O antigo chefe de Estado, um dos protagonistas do período da transição espanhola da ditadura para a democracia, após a morte do ditador Francisco Franco, em 1975, abdicou em 2014 e vive fora do país desde 2020, na sequência de escândalos de corrupção e comportamentos considerados desrespeitosos das instituições nacionais.
Desde então, a presença de Juan Carlos I em Espanha tem ocorrido sempre a título privado, sem qualquer reconhecimento institucional, e com a Presidência do Governo, os dois grandes partidos espanhóis (socialistas e populares) e a própria Casa Real, agora liderada por Felipe VI, a evitarem declarações sobre o rei emérito.
Apesar de o antigo monarca de 87 anos ter visto serem entretanto encerradas as investigações judiciais de que era alvo, as revelações sobre a origem duvidosa da sua fortuna minaram a imagem de uma personalidade que durante décadas foi muito respeitada e de grande popularidade, atendendo ao papel que se lhe reconhece durante a transição democrática.
A possibilidade de estar presente nas celebrações previstas para este ano tornou-se assim numa incógnita e num das grandes curiosidades suscitadas pela imprensa nos últimos dias.
Questionado sobre essa possibilidade de forma insistente numa conferência de imprensa na terça-feira, o ministro da Memória Histórica, Ángel Victor Torres, acabou por admitir a presença de Juan Carlos I em atos institucionais em Espanha em 2025 dentro das celebrações dos 50 anos da democracia, embora sem nunca referir diretamente o antigo monarca e remetendo a decisão para a Casa Real.
"O gabinete da Presidência do Governo está em contacto permanente com a Casa Real. (...) Aquilo que fizermos será acordado", respondeu.
Ángel Victor Torres sublinhou que "o papel da Casa Real foi fundamental" nos "primeiros anos" da transição para a democracia, considerando que "por sorte" houve uma "aposta clara pela monarquia constitucional" e não ficou "tudo atado e bem atado" como pretendia o ditador Francisco Franco, por vontade de quem Juan Carlos I herdou todos os seus poderes em 1975.
Do programa hoje divulgado, com mais de uma centena de iniciativas até dezembro, consta um evento, previsto para 22 de novembro, com o título "A monarquia e a democracia", sem que haja mais detalhes.

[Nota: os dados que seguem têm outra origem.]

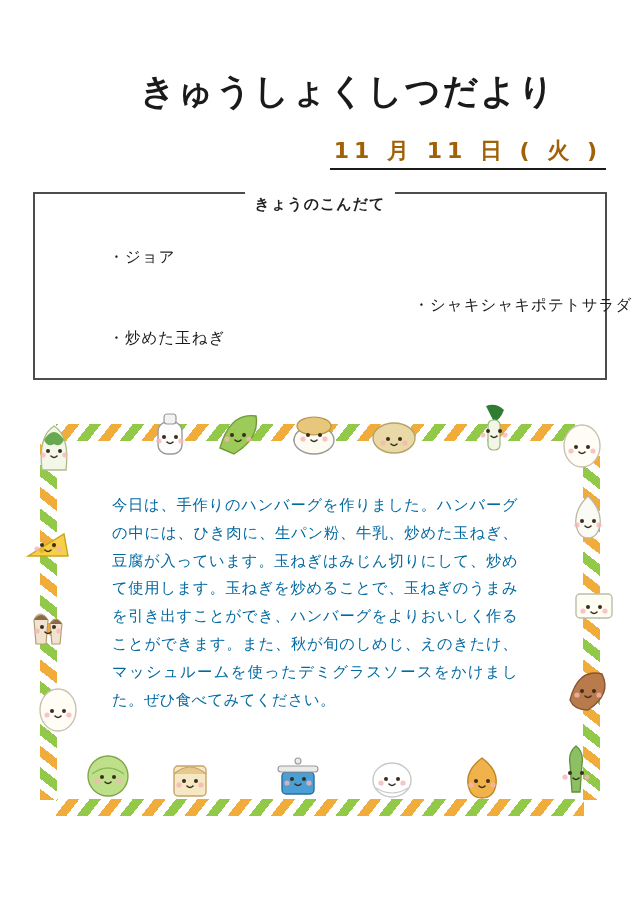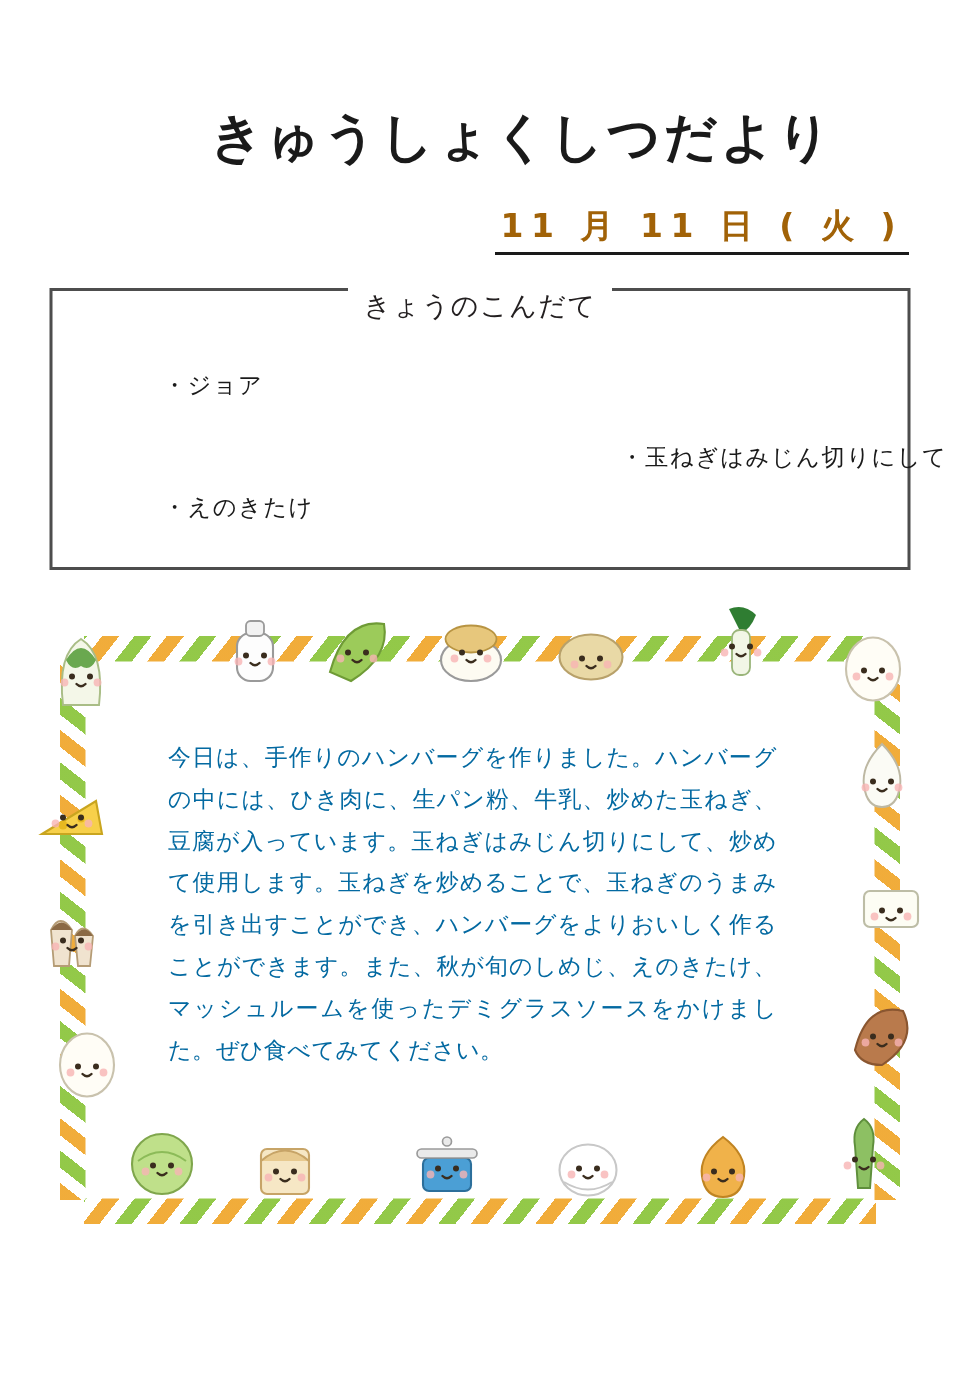"きょうのこんだて" .menu-heading { font-size: 18px -> 15px; font-weight: normal -> bold }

Segundo o Governo espanhol, o Rei Felipe VI liderará ainda delegações que visitarão os antigos campos de concentração nazis de Auschwitz e Mauthausen, em que morreram exilados espanhóis.
As celebrações da "Espanha em Liberdade" arrancaram hoje, com uma cerimónia no Museu Nacional de Arte Contemporânea Rainha Sofia, em Madrid.
Foi a primeira de uma centena de iniciativas com que o Governo espanhol pretende, ao longo de 2025, celebrar os 50 anos da "Espanha em Liberdade", usando como pretexto a morte do general e ditador Francisco Franco, em novembro de 1975.
Estas celebrações foram anunciadas no mês passado pelo primeiro-ministro, o socialista Pedro Sánchez, e a escolha da morte de Franco como pretexto gerou críticas por parte de diversos setores, com os partidos de direita nacionais à cabeça.
O Partido Popular (PP, a maior força política no parlamento) demarcou-se das celebrações e acusou Sánchez de "desenterrar Franco" num momento de "desespero e decadência" da governação e de "agir como nostálgico do confronto entre espanhóis".
O PP questionou que o pretexto para celebrar a democracia seja a morte do ditador, dando-lhe protagonismo, e não as primeiras eleições, em 1977, ou a aprovação da Constituição de 1978, que instituiu o regime atual e é já assinalada em Espanha com um feriado nacional.
"Todos os países próximos comemoraram o aniversário das suas democracias e usando o mesmo marco, o início do fim das suas ditaduras, o início do processo democratizador", disse hoje Pedro Sánchez, repetindo o argumento que o Governo tem usado nas últimas semanas, com referências a casos como o de Portugal, em que se celebra a revolução do 25 de abril de 1974, mesmo que a democracia em Portugal não tenha ficado assegurada nesse dia.
O debate aberto nas últimas semanas voltou a tornar pública a divisão que existe no país em relação à memória história do século XX, nomeadamente, a guerra civil (1936-1939), a ditadura franquista que se seguiu e a designada transição para a democracia.